# Preparation
Before you have to do something we will show you some basics on dataloading and preprocessing on the dataset used in this challenge as well as a basic network setup.  
You can than later re-use parts of this to make your life a little bit easier, but you don't have to.

## Data loading

To work with any kind of data we first have to load it. For this we use a dataloader that reads the images as well as their labels and transforms them into pytorch readable tensors.

In [None]:
import pathlib

import torch

from torch.utils.data import Dataset
from torchvision.io import read_image

class RSiMCCDataset(Dataset):
    def __init__(self, transform=None):
        super().__init__()
        self.transform = transform
        # get images
        image_files = [x.resolve() for x in pathlib.Path(".").glob('data/*/*')]
        # Image.open() has a bug, this is a workaround
        self.images=[read_image(str(p)) for p in image_files] 
        # get labels from image path
        labels = [x.parts[-2] for x in image_files]
        self.classes = sorted(list(set(labels)))
        self.labels = [self.label_to_tensor(lbl) for lbl in labels]

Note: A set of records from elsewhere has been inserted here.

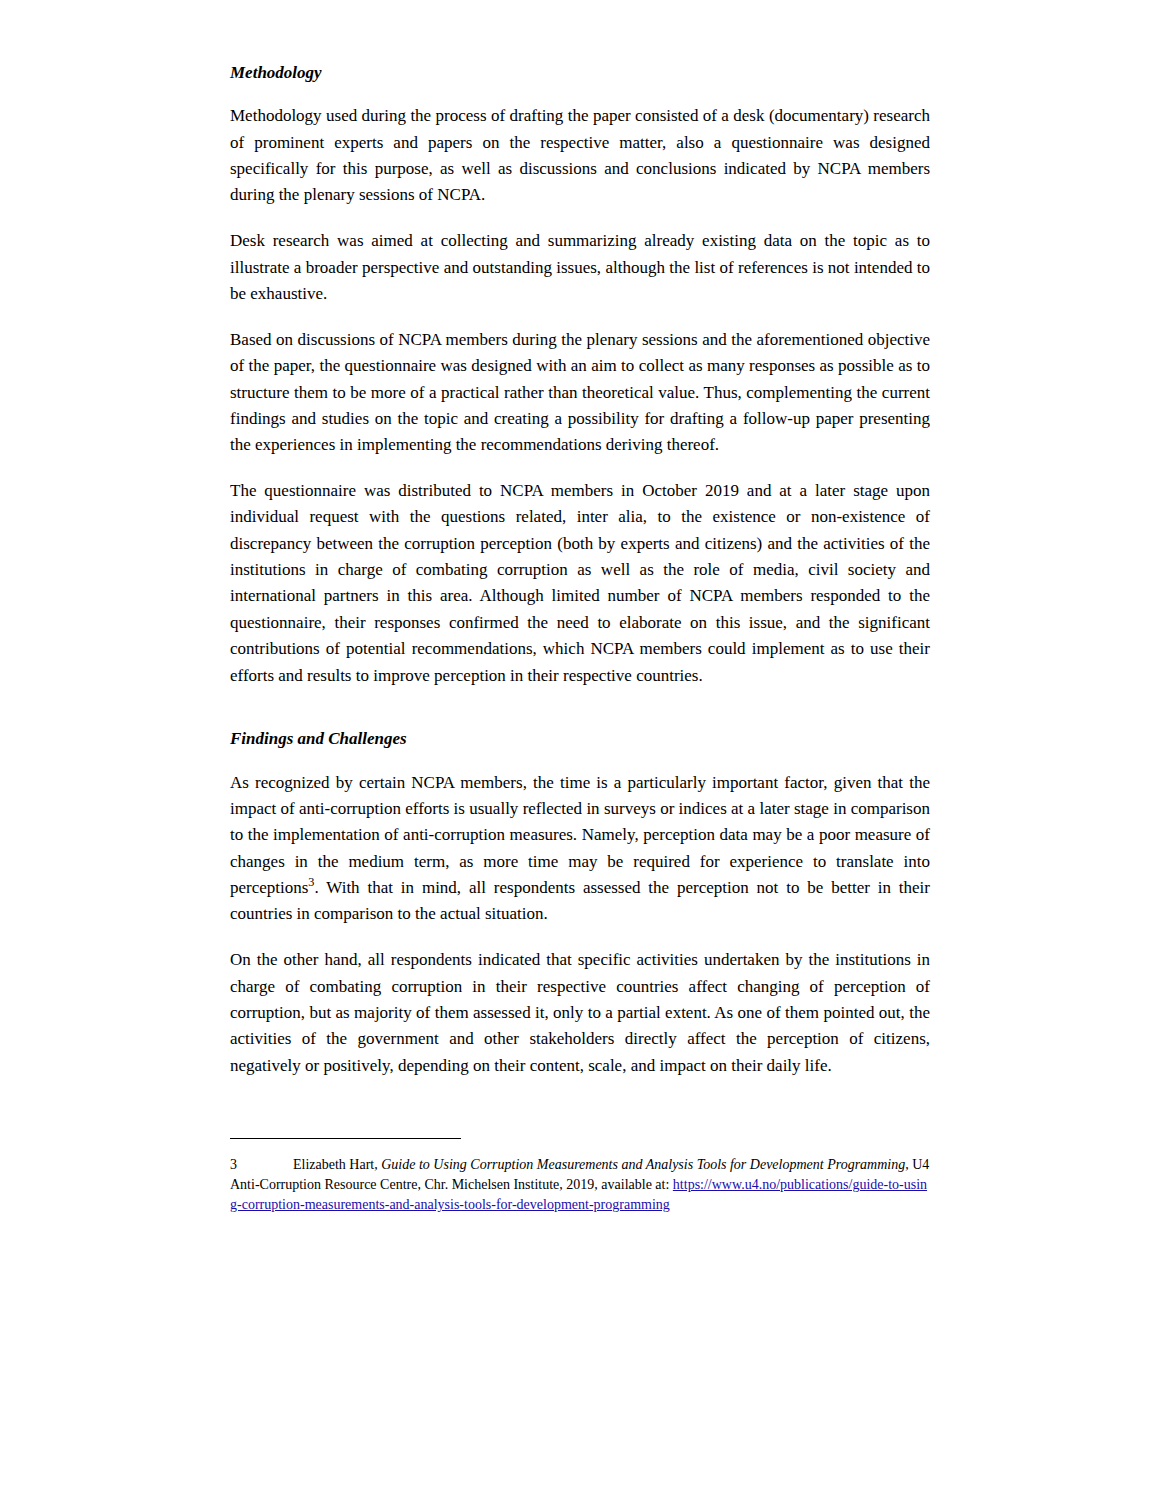Methodology
Methodology used during the process of drafting the paper consisted of a desk (documentary) research of prominent experts and papers on the respective matter, also a questionnaire was designed specifically for this purpose, as well as discussions and conclusions indicated by NCPA members during the plenary sessions of NCPA.
Desk research was aimed at collecting and summarizing already existing data on the topic as to illustrate a broader perspective and outstanding issues, although the list of references is not intended to be exhaustive.
Based on discussions of NCPA members during the plenary sessions and the aforementioned objective of the paper, the questionnaire was designed with an aim to collect as many responses as possible as to structure them to be more of a practical rather than theoretical value. Thus, complementing the current findings and studies on the topic and creating a possibility for drafting a follow-up paper presenting the experiences in implementing the recommendations deriving thereof.
The questionnaire was distributed to NCPA members in October 2019 and at a later stage upon individual request with the questions related, inter alia, to the existence or non-existence of discrepancy between the corruption perception (both by experts and citizens) and the activities of the institutions in charge of combating corruption as well as the role of media, civil society and international partners in this area. Although limited number of NCPA members responded to the questionnaire, their responses confirmed the need to elaborate on this issue, and the significant contributions of potential recommendations, which NCPA members could implement as to use their efforts and results to improve perception in their respective countries.
Findings and Challenges
As recognized by certain NCPA members, the time is a particularly important factor, given that the impact of anti-corruption efforts is usually reflected in surveys or indices at a later stage in comparison to the implementation of anti-corruption measures. Namely, perception data may be a poor measure of changes in the medium term, as more time may be required for experience to translate into perceptions3. With that in mind, all respondents assessed the perception not to be better in their countries in comparison to the actual situation.
On the other hand, all respondents indicated that specific activities undertaken by the institutions in charge of combating corruption in their respective countries affect changing of perception of corruption, but as majority of them assessed it, only to a partial extent. As one of them pointed out, the activities of the government and other stakeholders directly affect the perception of citizens, negatively or positively, depending on their content, scale, and impact on their daily life.
3 Elizabeth Hart, Guide to Using Corruption Measurements and Analysis Tools for Development Programming, U4 Anti-Corruption Resource Centre, Chr. Michelsen Institute, 2019, available at: https://www.u4.no/publications/guide-to-using-corruption-measurements-and-analysis-tools-for-development-programming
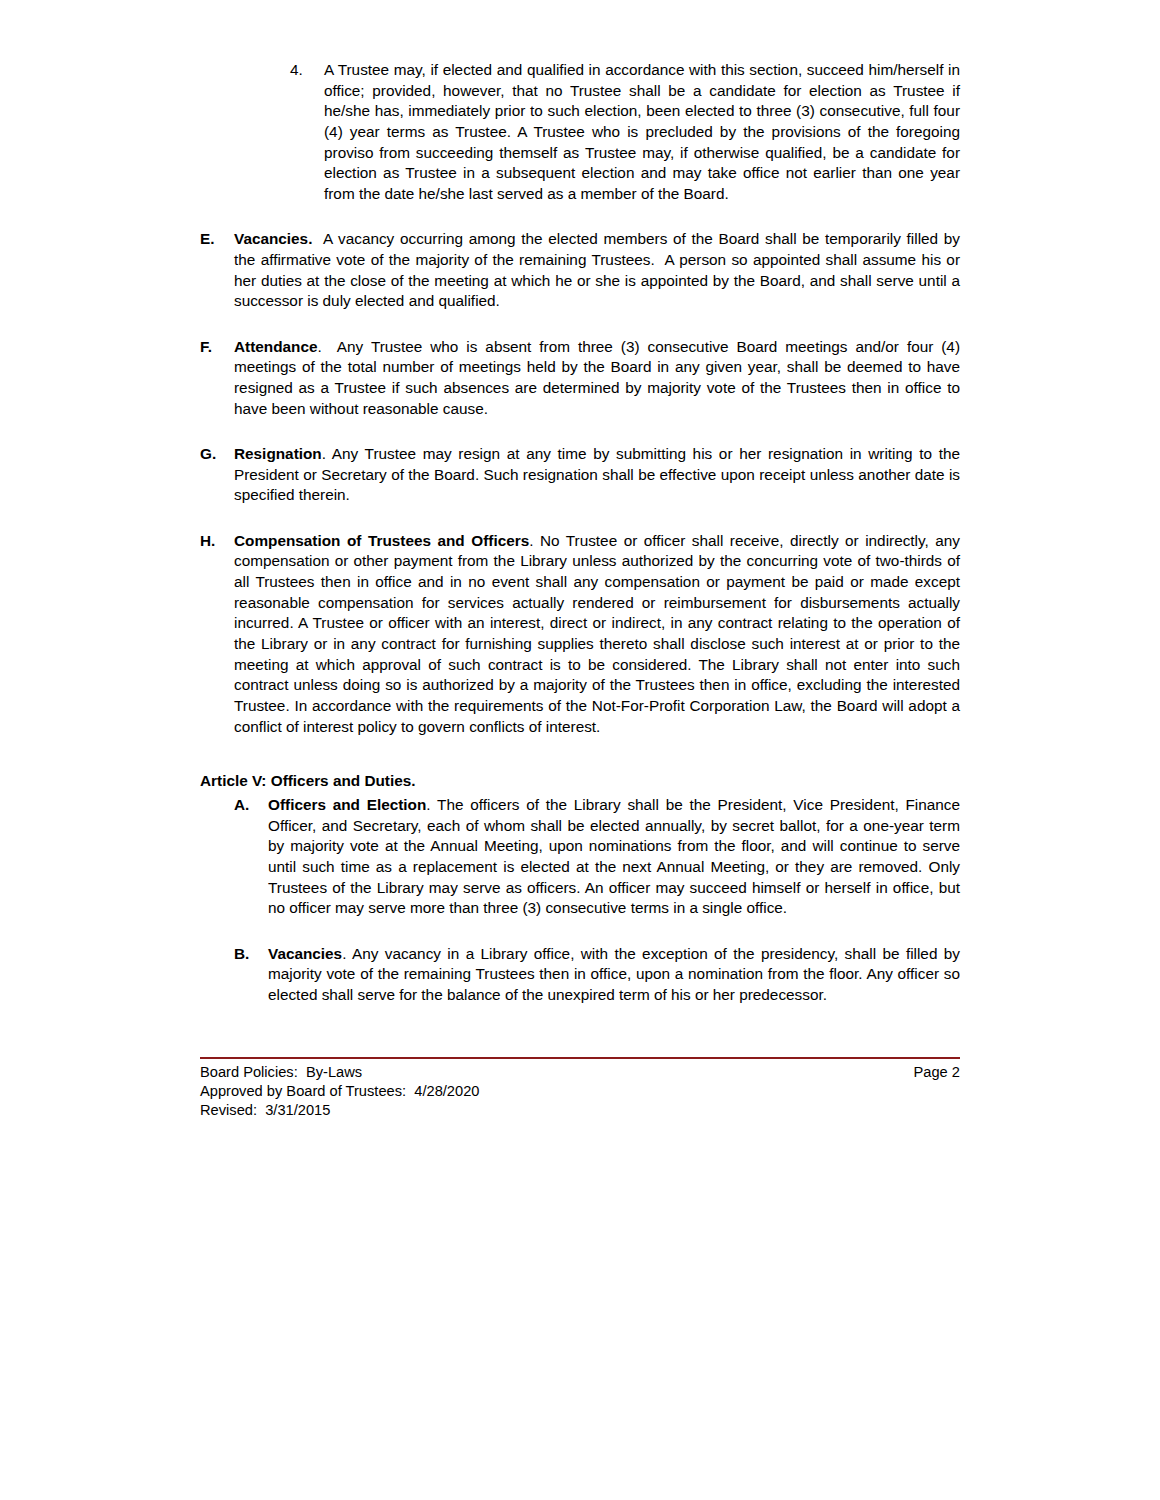4.
A Trustee may, if elected and qualified in accordance with this section, succeed him/herself in office; provided, however, that no Trustee shall be a candidate for election as Trustee if he/she has, immediately prior to such election, been elected to three (3) consecutive, full four (4) year terms as Trustee. A Trustee who is precluded by the provisions of the foregoing proviso from succeeding themself as Trustee may, if otherwise qualified, be a candidate for election as Trustee in a subsequent election and may take office not earlier than one year from the date he/she last served as a member of the Board.
E.
Vacancies. A vacancy occurring among the elected members of the Board shall be temporarily filled by the affirmative vote of the majority of the remaining Trustees. A person so appointed shall assume his or her duties at the close of the meeting at which he or she is appointed by the Board, and shall serve until a successor is duly elected and qualified.
F.
Attendance. Any Trustee who is absent from three (3) consecutive Board meetings and/or four (4) meetings of the total number of meetings held by the Board in any given year, shall be deemed to have resigned as a Trustee if such absences are determined by majority vote of the Trustees then in office to have been without reasonable cause.
G.
Resignation. Any Trustee may resign at any time by submitting his or her resignation in writing to the President or Secretary of the Board. Such resignation shall be effective upon receipt unless another date is specified therein.
H.
Compensation of Trustees and Officers. No Trustee or officer shall receive, directly or indirectly, any compensation or other payment from the Library unless authorized by the concurring vote of two-thirds of all Trustees then in office and in no event shall any compensation or payment be paid or made except reasonable compensation for services actually rendered or reimbursement for disbursements actually incurred. A Trustee or officer with an interest, direct or indirect, in any contract relating to the operation of the Library or in any contract for furnishing supplies thereto shall disclose such interest at or prior to the meeting at which approval of such contract is to be considered. The Library shall not enter into such contract unless doing so is authorized by a majority of the Trustees then in office, excluding the interested Trustee. In accordance with the requirements of the Not-For-Profit Corporation Law, the Board will adopt a conflict of interest policy to govern conflicts of interest.
Article V: Officers and Duties.
A.
Officers and Election. The officers of the Library shall be the President, Vice President, Finance Officer, and Secretary, each of whom shall be elected annually, by secret ballot, for a one-year term by majority vote at the Annual Meeting, upon nominations from the floor, and will continue to serve until such time as a replacement is elected at the next Annual Meeting, or they are removed. Only Trustees of the Library may serve as officers. An officer may succeed himself or herself in office, but no officer may serve more than three (3) consecutive terms in a single office.
B.
Vacancies. Any vacancy in a Library office, with the exception of the presidency, shall be filled by majority vote of the remaining Trustees then in office, upon a nomination from the floor. Any officer so elected shall serve for the balance of the unexpired term of his or her predecessor.
Page 2
Board Policies: By-Laws
Approved by Board of Trustees: 4/28/2020
Revised: 3/31/2015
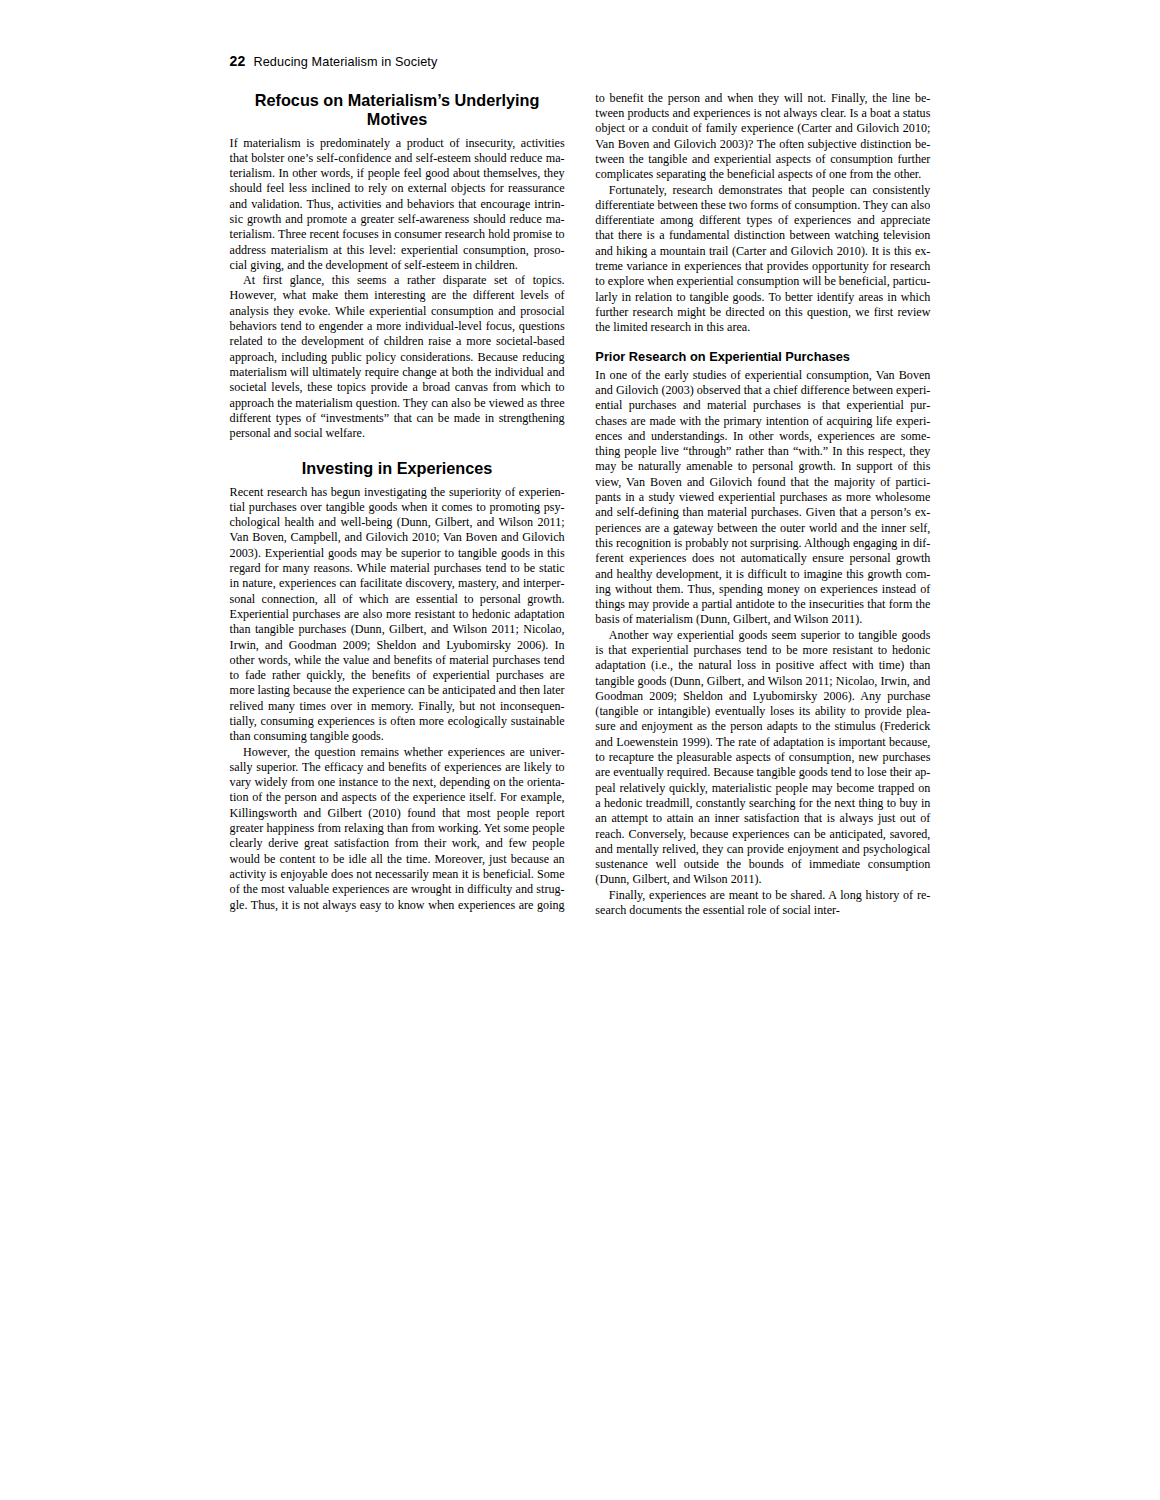22 Reducing Materialism in Society
Refocus on Materialism’s Underlying Motives
If materialism is predominately a product of insecurity, activities that bolster one’s self-confidence and self-esteem should reduce materialism. In other words, if people feel good about themselves, they should feel less inclined to rely on external objects for reassurance and validation. Thus, activities and behaviors that encourage intrinsic growth and promote a greater self-awareness should reduce materialism. Three recent focuses in consumer research hold promise to address materialism at this level: experiential consumption, prosocial giving, and the development of self-esteem in children.
At first glance, this seems a rather disparate set of topics. However, what make them interesting are the different levels of analysis they evoke. While experiential consumption and prosocial behaviors tend to engender a more individual-level focus, questions related to the development of children raise a more societal-based approach, including public policy considerations. Because reducing materialism will ultimately require change at both the individual and societal levels, these topics provide a broad canvas from which to approach the materialism question. They can also be viewed as three different types of “investments” that can be made in strengthening personal and social welfare.
Investing in Experiences
Recent research has begun investigating the superiority of experiential purchases over tangible goods when it comes to promoting psychological health and well-being (Dunn, Gilbert, and Wilson 2011; Van Boven, Campbell, and Gilovich 2010; Van Boven and Gilovich 2003). Experiential goods may be superior to tangible goods in this regard for many reasons. While material purchases tend to be static in nature, experiences can facilitate discovery, mastery, and interpersonal connection, all of which are essential to personal growth. Experiential purchases are also more resistant to hedonic adaptation than tangible purchases (Dunn, Gilbert, and Wilson 2011; Nicolao, Irwin, and Goodman 2009; Sheldon and Lyubomirsky 2006). In other words, while the value and benefits of material purchases tend to fade rather quickly, the benefits of experiential purchases are more lasting because the experience can be anticipated and then later relived many times over in memory. Finally, but not inconsequentially, consuming experiences is often more ecologically sustainable than consuming tangible goods.
However, the question remains whether experiences are universally superior. The efficacy and benefits of experiences are likely to vary widely from one instance to the next, depending on the orientation of the person and aspects of the experience itself. For example, Killingsworth and Gilbert (2010) found that most people report greater happiness from relaxing than from working. Yet some people clearly derive great satisfaction from their work, and few people would be content to be idle all the time. Moreover, just because an activity is enjoyable does not necessarily mean it is beneficial. Some of the most valuable experiences are wrought in difficulty and struggle. Thus, it is not always easy to know when experiences are going to benefit the person and when they will not. Finally, the line between products and experiences is not always clear. Is a boat a status object or a conduit of family experience (Carter and Gilovich 2010; Van Boven and Gilovich 2003)? The often subjective distinction between the tangible and experiential aspects of consumption further complicates separating the beneficial aspects of one from the other.
Fortunately, research demonstrates that people can consistently differentiate between these two forms of consumption. They can also differentiate among different types of experiences and appreciate that there is a fundamental distinction between watching television and hiking a mountain trail (Carter and Gilovich 2010). It is this extreme variance in experiences that provides opportunity for research to explore when experiential consumption will be beneficial, particularly in relation to tangible goods. To better identify areas in which further research might be directed on this question, we first review the limited research in this area.
Prior Research on Experiential Purchases
In one of the early studies of experiential consumption, Van Boven and Gilovich (2003) observed that a chief difference between experiential purchases and material purchases is that experiential purchases are made with the primary intention of acquiring life experiences and understandings. In other words, experiences are something people live “through” rather than “with.” In this respect, they may be naturally amenable to personal growth. In support of this view, Van Boven and Gilovich found that the majority of participants in a study viewed experiential purchases as more wholesome and self-defining than material purchases. Given that a person’s experiences are a gateway between the outer world and the inner self, this recognition is probably not surprising. Although engaging in different experiences does not automatically ensure personal growth and healthy development, it is difficult to imagine this growth coming without them. Thus, spending money on experiences instead of things may provide a partial antidote to the insecurities that form the basis of materialism (Dunn, Gilbert, and Wilson 2011).
Another way experiential goods seem superior to tangible goods is that experiential purchases tend to be more resistant to hedonic adaptation (i.e., the natural loss in positive affect with time) than tangible goods (Dunn, Gilbert, and Wilson 2011; Nicolao, Irwin, and Goodman 2009; Sheldon and Lyubomirsky 2006). Any purchase (tangible or intangible) eventually loses its ability to provide pleasure and enjoyment as the person adapts to the stimulus (Frederick and Loewenstein 1999). The rate of adaptation is important because, to recapture the pleasurable aspects of consumption, new purchases are eventually required. Because tangible goods tend to lose their appeal relatively quickly, materialistic people may become trapped on a hedonic treadmill, constantly searching for the next thing to buy in an attempt to attain an inner satisfaction that is always just out of reach. Conversely, because experiences can be anticipated, savored, and mentally relived, they can provide enjoyment and psychological sustenance well outside the bounds of immediate consumption (Dunn, Gilbert, and Wilson 2011).
Finally, experiences are meant to be shared. A long history of research documents the essential role of social inter-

        assert len(self.labels) == len(self.images), f"Found {len(self.labels)} labels and {len(self.images)} images"

    def label_to_tensor(self, lbl):
        """
        Converts the string label to a one-hot tensor where every entry is zero except the label which is one.
        
        """
        assert lbl in self.classes, f"Class {lbl} not a valid class (valid classes: {self.classes})"
        t = torch.zeros(len(self.classes))
        t[self.classes.index(lbl)] = 1
        return t

    def tensor_to_label(self, t):
        """
        Returns the classname in string format
        """
        assert len(t.shape) == 1, f"Can only convert 1-dimensional tensors (shape of tensor: {t.shape})"
        assert len(t) == len(self.classes), f"Lenght of tensor ({len(t)}) does not match number of classes ({len(classes)})"
        return self.classes[t.argmax()]

    def __len__(self):
        return len(self.labels)

    def __getitem__(self, idx):
        img = self.images[idx].float()/255
        if self.transform:
            img = self.transform(img)
        return img, self.labels[idx]

## Examples
Now lets load the dataset and look at some examples by just randomly loading the images and their labels

In [None]:
ds = RSiMCCDataset()

In [None]:
import matplotlib.pyplot as plt
import random

r = random.randint(0, len(ds))
img, lbl = ds[r]

# Display the image
plt.imshow(img.permute(1, 2, 0))
plt.axis('off')
plt.title(ds.tensor_to_label(lbl) + "\nIndex: " + str(r))
plt.show()

## Model creation
Next up we need to create a model that should be trained using our data.  
For this we will be using a pre-defined model from pytorch.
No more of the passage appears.